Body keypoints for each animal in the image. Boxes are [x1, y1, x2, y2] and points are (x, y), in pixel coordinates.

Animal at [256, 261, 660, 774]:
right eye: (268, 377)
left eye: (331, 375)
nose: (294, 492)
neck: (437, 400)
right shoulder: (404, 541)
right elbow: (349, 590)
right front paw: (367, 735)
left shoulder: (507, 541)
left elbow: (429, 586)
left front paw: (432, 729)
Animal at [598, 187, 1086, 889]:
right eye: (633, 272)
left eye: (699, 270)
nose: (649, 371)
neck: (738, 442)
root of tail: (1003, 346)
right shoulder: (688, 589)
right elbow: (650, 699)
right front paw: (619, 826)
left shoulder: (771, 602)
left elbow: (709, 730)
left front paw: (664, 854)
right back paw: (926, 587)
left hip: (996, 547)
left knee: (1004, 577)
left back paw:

= = = = = = =

Activity: Work out the number of lines in the entries above that hold the word "elbow", giving the number without comment.

Answer section: 4